While this need has not changed, the ways in which organizations will achieve it has. Since job security-one of the central elements of corporate loyalty-is no longer guaranteed, loyalty must be derived from the challenge and the satisfaction of the work. Thus, loyalty today grows out of the content of the work rather than the security of the job.

A Talent for Creating Their Own Jobs



Whether operating within an organization, or servicing one from the outside on a contract basis, portable executives display a marked ability to recognize opportunity in their work environments and create their own assignments.

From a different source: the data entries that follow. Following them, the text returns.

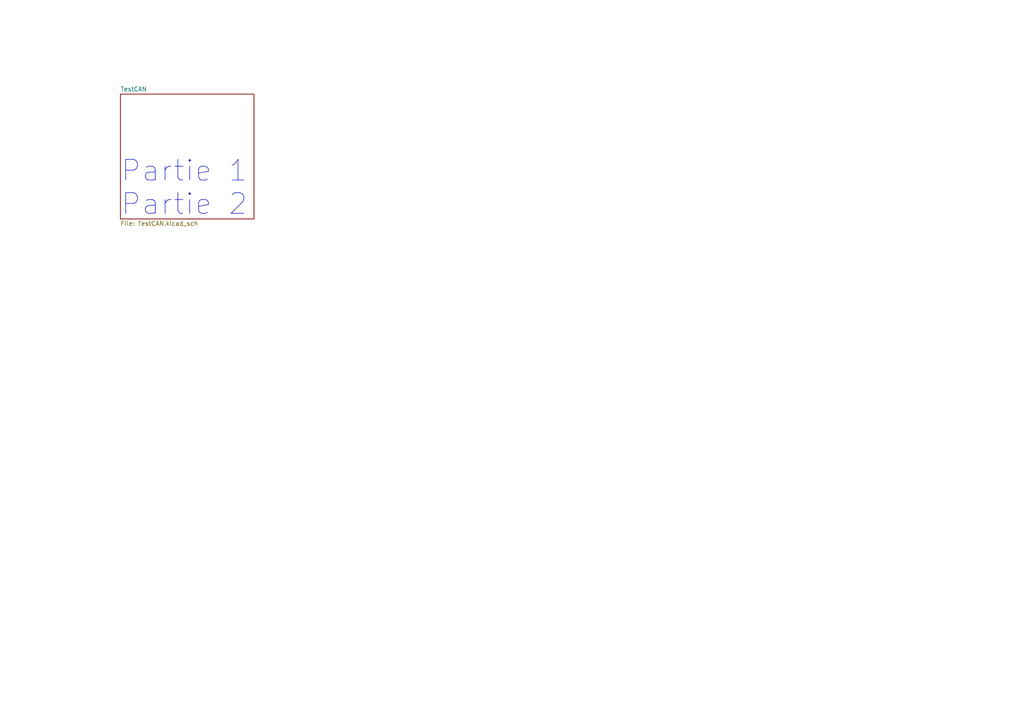
<source format=kicad_sch>
(kicad_sch (version 20230121) (generator eeschema)

  (uuid c9018090-be6b-47c3-acdf-7658c7cb0715)

  (paper "A4")

  (title_block
    (title "Projet capteur de temperature avec uC en assembleur")
    (date "2024-03-06")
    (company "ESME Ivry-sur-Seine")
    (comment 1 "Groupe 5 : A2S")
    (comment 2 "Membres : RAFFOUX JOIRE ANDRIANJAFINDRADILO")
  )

  


  (text "Partie 1\nPartie 2" (at 34.925 62.865 0)
    (effects (font (size 6 6)) (justify left bottom))
    (uuid 2a703efe-b0d5-45fe-aa32-376785cb79f8)
  )

  (sheet (at 34.925 27.305) (size 38.735 36.195) (fields_autoplaced)
    (stroke (width 0.1524) (type solid))
    (fill (color 0 0 0 0.0000))
    (uuid 312cefb2-5519-43f4-8dbf-e2b77632b029)
    (property "Sheetname" "TestCAN" (at 34.925 26.5934 0)
      (effects (font (size 1.27 1.27)) (justify left bottom))
    )
    (property "Sheetfile" "TestCAN.kicad_sch" (at 34.925 64.0846 0)
      (effects (font (size 1.27 1.27)) (justify left top))
    )
    (instances
      (project "Numerique_A2S2"
        (path "/c9018090-be6b-47c3-acdf-7658c7cb0715" (page "2"))
      )
    )
  )

  (sheet_instances
    (path "/" (page "1"))
  )
)

</source>
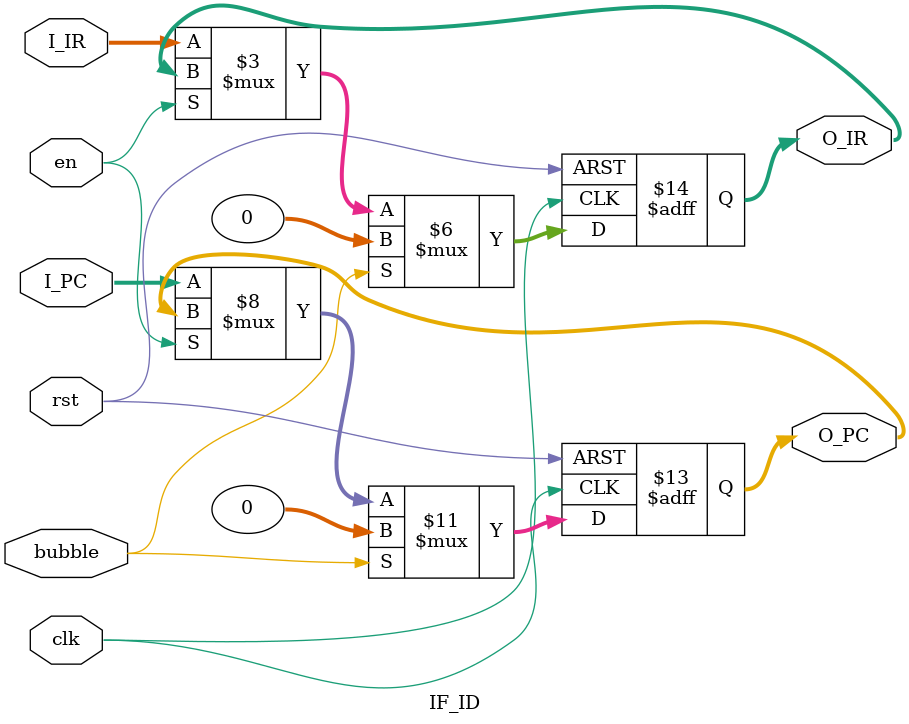
<source format=v>
`timescale 1ns / 1ps

module IF_ID(
	input clk,
	input rst,
	input en,
	input bubble,
	input [31:0] I_PC,
	input [31:0]I_IR,
	output reg [31:0]O_PC,
	output reg [31:0]O_IR
    );

always @(posedge clk or posedge rst)
begin
	if(rst)
	begin
		O_PC <= 0;
		O_IR <= 0;
	end
	else if(bubble)
	begin
		O_PC <= 0;
		O_IR <= 0;
	end
	else if(~en)
	begin
		O_PC <= I_PC;
		O_IR <= I_IR;
	end
end
endmodule

</source>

Twenty years after joining Polaroid, senior manufacturing manager Mansfield Elkind decided to focus on his fascination with how people create change in their lives. At Polaroid, he recognized that whenever employees were unable to effect change in their lives, it spilled over into the organization. Sensing that his real passion lay in discovering how to create change in people, and drawn to the work-development side of the business, he proposed a self-designed job to Polaroid and they approved it. "I changed careers," says Elkind, "and made my avocation my vocation." Even though Elkind admits, "I took a lot of chances doing what I did and the way I did it," he was able to maintain the critical support of senior staff members, which was necessary for him to continue. After several years, Elkind's business attracted the attention of outsiders, and soon he was bringing in $100,000 worth of business from outside of Polaroid. He had just submitted a business plan to Polaroid to further develop the business when their takeover turn came and he was forced to decide whether to stay and watch his new venture be back - burnered or accept Polaroid's early-retirement offer. In the end, Elkind decided to leave Polaroid, but his entrepreneurial venture did not go unrewarded. Polaroid recognized that the business Elkind created was his and told him to take it with him, with no strings attached, along with his early-retirement benefits, bonuses, and a nice severance package that put him in a good position to spin the company off and continue operating.

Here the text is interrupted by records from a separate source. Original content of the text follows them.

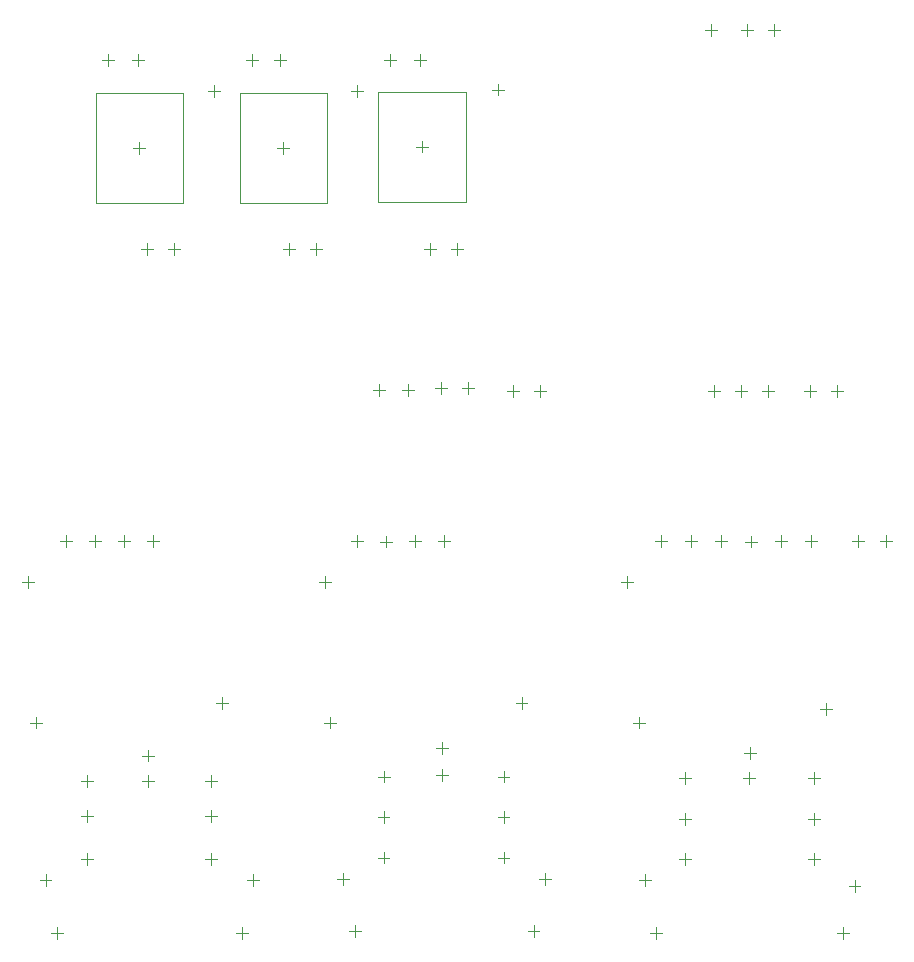
<source format=gbr>
G04 Layer_Color=32768*
%FSLAX25Y25*%
%MOIN*%
%TF.FileFunction,Other,Mechanical_15*%
%TF.Part,Single*%
G01*
G75*
%TA.AperFunction,NonConductor*%
%ADD67C,0.00394*%
%ADD68C,0.00197*%
D67*
X46500Y295031D02*
Y298969D01*
X44532Y297000D02*
X48469D01*
X150500Y295031D02*
Y298969D01*
X148531Y297000D02*
X152469D01*
X94500Y295031D02*
Y298969D01*
X92532Y297000D02*
X96469D01*
X259500Y305031D02*
Y308968D01*
X257531Y307000D02*
X261469D01*
X157937Y65531D02*
Y69468D01*
X155968Y67500D02*
X159906D01*
X178437Y29032D02*
Y32969D01*
X176469Y31000D02*
X180405D01*
X178437Y42531D02*
Y46468D01*
X176469Y44500D02*
X180405D01*
X178437Y56032D02*
Y59969D01*
X176469Y58000D02*
X180405D01*
X190209Y24000D02*
X194146D01*
X192177Y22031D02*
Y25969D01*
X188437Y4532D02*
Y8468D01*
X186469Y6500D02*
X190405D01*
X138500Y56032D02*
Y59969D01*
X136531Y58000D02*
X140469D01*
X138437Y42531D02*
Y46468D01*
X136469Y44500D02*
X140405D01*
X138437Y29032D02*
Y32969D01*
X136469Y31000D02*
X140405D01*
X122968Y24000D02*
X126906D01*
X124937Y22031D02*
Y25969D01*
X128937Y4532D02*
Y8468D01*
X126969Y6500D02*
X130905D01*
X184437Y80532D02*
Y84469D01*
X182468Y82500D02*
X186406D01*
X155968Y58500D02*
X159906D01*
X157937Y56532D02*
Y60469D01*
X119000Y121031D02*
Y124969D01*
X117032Y123000D02*
X120968D01*
X58031Y56500D02*
X61968D01*
X60000Y54532D02*
Y58469D01*
X84500Y80532D02*
Y84469D01*
X82531Y82500D02*
X86468D01*
X286000Y78531D02*
Y82468D01*
X284032Y80500D02*
X287968D01*
X258390Y57554D02*
X262327D01*
X260359Y55585D02*
Y59522D01*
X260500Y64031D02*
Y67968D01*
X258531Y66000D02*
X262469D01*
X291500Y4031D02*
Y7969D01*
X289531Y6000D02*
X293468D01*
Y21500D02*
X297406D01*
X295437Y19532D02*
Y23469D01*
X282000Y28532D02*
Y32469D01*
X280031Y30500D02*
X283968D01*
X282000Y42031D02*
Y45968D01*
X280031Y44000D02*
X283968D01*
X282000Y55532D02*
Y59469D01*
X280031Y57500D02*
X283968D01*
X229240Y4031D02*
Y7969D01*
X227272Y6000D02*
X231209D01*
X223532Y23500D02*
X227468D01*
X225500Y21531D02*
Y25469D01*
X239000Y28532D02*
Y32469D01*
X237032Y30500D02*
X240968D01*
X239000Y42031D02*
Y45968D01*
X237032Y44000D02*
X240968D01*
X239000Y55532D02*
Y59469D01*
X237032Y57500D02*
X240968D01*
X20000Y121031D02*
Y124969D01*
X18032Y123000D02*
X21969D01*
X102032Y297000D02*
X105968D01*
X104000Y295031D02*
Y298969D01*
X138531Y297000D02*
X142469D01*
X140500Y295031D02*
Y298969D01*
X120500Y74032D02*
Y77969D01*
X118532Y76000D02*
X122468D01*
X223500Y74032D02*
Y77969D01*
X221532Y76000D02*
X225468D01*
X30531Y136500D02*
X34468D01*
X32500Y134531D02*
Y138469D01*
X146865Y136500D02*
X150802D01*
X148833Y134531D02*
Y138469D01*
X156532Y136500D02*
X160468D01*
X158500Y134531D02*
Y138469D01*
X139221Y134390D02*
Y138327D01*
X137252Y136359D02*
X141189D01*
X127532Y136500D02*
X131468D01*
X129500Y134531D02*
Y138469D01*
X176500Y285032D02*
Y288968D01*
X174531Y287000D02*
X178469D01*
X29486Y4031D02*
Y7969D01*
X27518Y6000D02*
X31455D01*
X23777Y23500D02*
X27715D01*
X25746Y21531D02*
Y25469D01*
X91246Y4031D02*
Y7969D01*
X89278Y6000D02*
X93215D01*
X93018Y23500D02*
X96955D01*
X94986Y21531D02*
Y25469D01*
X81000Y28532D02*
Y32469D01*
X79031Y30500D02*
X82968D01*
X39500Y28532D02*
Y32469D01*
X37532Y30500D02*
X41469D01*
X39500Y42925D02*
Y46862D01*
X37532Y44893D02*
X41469D01*
X39500Y54638D02*
Y58575D01*
X37532Y56607D02*
X41469D01*
X81000Y42925D02*
Y46862D01*
X79031Y44893D02*
X82968D01*
X81000Y54638D02*
Y58575D01*
X79031Y56607D02*
X82968D01*
X22500Y74032D02*
Y77969D01*
X20531Y76000D02*
X24468D01*
X60000Y63032D02*
Y66969D01*
X58031Y65000D02*
X61968D01*
X42221Y134673D02*
Y138610D01*
X40252Y136641D02*
X44189D01*
X49865Y136500D02*
X53802D01*
X51833Y134531D02*
Y138469D01*
X59531Y136500D02*
X63468D01*
X61500Y134531D02*
Y138469D01*
X219500Y121031D02*
Y124969D01*
X217531Y123000D02*
X221468D01*
X229031Y136500D02*
X232968D01*
X231000Y134531D02*
Y138469D01*
X239014Y136500D02*
X242951D01*
X240982Y134531D02*
Y138469D01*
X248995Y136500D02*
X252933D01*
X250964Y134531D02*
Y138469D01*
X261000Y134390D02*
Y138327D01*
X259032Y136359D02*
X262968D01*
X269032Y136500D02*
X272969D01*
X271000Y134531D02*
Y138469D01*
X279031Y136500D02*
X282968D01*
X281000Y134531D02*
Y138469D01*
X294531Y136500D02*
X298468D01*
X296500Y134531D02*
Y138469D01*
X304031Y136500D02*
X307968D01*
X306000Y134531D02*
Y138469D01*
X289500Y184531D02*
Y188469D01*
X287531Y186500D02*
X291469D01*
X280500Y184531D02*
Y188469D01*
X278532Y186500D02*
X282469D01*
X266500Y184468D02*
Y188406D01*
X264531Y186437D02*
X268468D01*
X257500Y184531D02*
Y188469D01*
X255532Y186500D02*
X259469D01*
X248500Y184531D02*
Y188469D01*
X246532Y186500D02*
X250468D01*
X190500Y184531D02*
Y188469D01*
X188531Y186500D02*
X192469D01*
X181500Y184531D02*
Y188469D01*
X179532Y186500D02*
X183468D01*
X166500Y185531D02*
Y189469D01*
X164532Y187500D02*
X168468D01*
X157500Y185531D02*
Y189469D01*
X155532Y187500D02*
X159468D01*
X146500Y185031D02*
Y188969D01*
X144532Y187000D02*
X148468D01*
X137000Y185031D02*
Y188969D01*
X135031Y187000D02*
X138969D01*
X59500Y232031D02*
Y235968D01*
X57531Y234000D02*
X61468D01*
X68500Y232031D02*
Y235968D01*
X66531Y234000D02*
X70468D01*
X107000Y232031D02*
Y235968D01*
X105032Y234000D02*
X108968D01*
X116000Y232031D02*
Y235968D01*
X114032Y234000D02*
X117968D01*
X154000Y232031D02*
Y235968D01*
X152032Y234000D02*
X155968D01*
X163000Y232031D02*
Y235968D01*
X161031Y234000D02*
X164969D01*
X149303Y268000D02*
X153240D01*
X151272Y266032D02*
Y269969D01*
X103032Y267500D02*
X106968D01*
X105000Y265531D02*
Y269468D01*
X55032Y267500D02*
X58969D01*
X57000Y265531D02*
Y269468D01*
X54532Y297000D02*
X58469D01*
X56500Y295031D02*
Y298969D01*
X82000Y284531D02*
Y288469D01*
X80032Y286500D02*
X83969D01*
X129500Y284531D02*
Y288469D01*
X127532Y286500D02*
X131468D01*
X247500Y305031D02*
Y308968D01*
X245532Y307000D02*
X249468D01*
X268500Y305031D02*
Y308968D01*
X266531Y307000D02*
X270468D01*
D68*
X136705Y249693D02*
Y286307D01*
X165839Y249693D02*
Y286307D01*
X136705D02*
X165839D01*
X136705Y249693D02*
X165839D01*
X90433Y249193D02*
Y285807D01*
X119567Y249193D02*
Y285807D01*
X90433D02*
X119567D01*
X90433Y249193D02*
X119567D01*
X42433D02*
Y285807D01*
X71567Y249193D02*
Y285807D01*
X42433D02*
X71567D01*
X42433Y249193D02*
X71567D01*
%TF.MD5,f48e6cb550e409b160b9aab9fcc8985b*%
M02*

</source>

While Manny Elkind's story is perhaps unusual, the portable-executive mind-set that weighs one's core skills and the ability to market them as valuable, individually owned assets is increasingly motivating workers to apply their entrepreneurial skills wherever they happen to be working.

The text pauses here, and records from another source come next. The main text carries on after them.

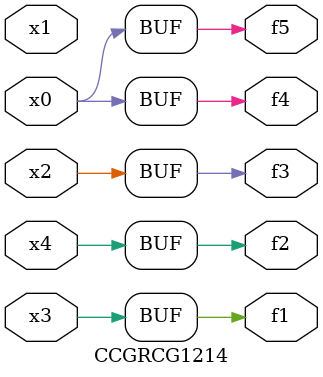
<source format=v>
module CCGRCG1214(
	input x0, x1, x2, x3, x4,
	output f1, f2, f3, f4, f5
);
	assign f1 = x3;
	assign f2 = x4;
	assign f3 = x2;
	assign f4 = x0;
	assign f5 = x0;
endmodule

</source>
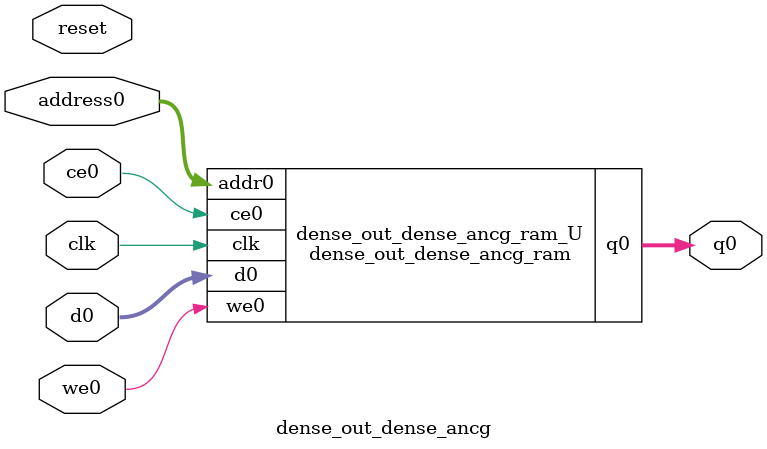
<source format=v>
`timescale 1 ns / 1 ps
module dense_out_dense_ancg_ram (addr0, ce0, d0, we0, q0,  clk);

parameter DWIDTH = 32;
parameter AWIDTH = 4;
parameter MEM_SIZE = 10;

input[AWIDTH-1:0] addr0;
input ce0;
input[DWIDTH-1:0] d0;
input we0;
output reg[DWIDTH-1:0] q0;
input clk;

(* ram_style = "distributed" *)reg [DWIDTH-1:0] ram[0:MEM_SIZE-1];




always @(posedge clk)  
begin 
    if (ce0) 
    begin
        if (we0) 
        begin 
            ram[addr0] <= d0; 
        end 
        q0 <= ram[addr0];
    end
end


endmodule

`timescale 1 ns / 1 ps
module dense_out_dense_ancg(
    reset,
    clk,
    address0,
    ce0,
    we0,
    d0,
    q0);

parameter DataWidth = 32'd32;
parameter AddressRange = 32'd10;
parameter AddressWidth = 32'd4;
input reset;
input clk;
input[AddressWidth - 1:0] address0;
input ce0;
input we0;
input[DataWidth - 1:0] d0;
output[DataWidth - 1:0] q0;



dense_out_dense_ancg_ram dense_out_dense_ancg_ram_U(
    .clk( clk ),
    .addr0( address0 ),
    .ce0( ce0 ),
    .we0( we0 ),
    .d0( d0 ),
    .q0( q0 ));

endmodule


</source>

When Matthew Peach learned that he'd been "put at risk" at AT&T at the age of fifty-three, he says: "I felt like I'd been sold out by my company. I was aware that you should be in charge of your own career, but I didn't pay a lot of attention to that. I only began to put it into practice when I was put 'at risk.'" Peach's first hard lesson, which he learned as he hit the marketplace in search of his next position, was that "I'd lost touch with the core business of telecommunications. I just wasn't salable." Given the opportunity to join AT&T's Resource Link on a contract basis, Peach took it and soon swung into action, quickly carving out his own niche. He set out to create a human resources guide for AT&T, mastering the computer skills necessary to create it, and steadily gained both self-confidence and self-reliance. Describing the difference between his role at AT&T before termination, and his new role as a consultant within Resource Link, Peach says:

Before, I might feel I'd had a great year, but my boss might not have seen it that way. What's exciting now is that I have this product-this guide-I can point to. It's an accomplishment, plus I get feedback from the employees.

What Matt Peach discovered was a sense of ownership and an appreciation for the control inherent in taking the initiative to create his own job. And he expressed this attitude best when he said, "Today, I'm more interested in the type of work I'm doing rather than the security I once thought I had."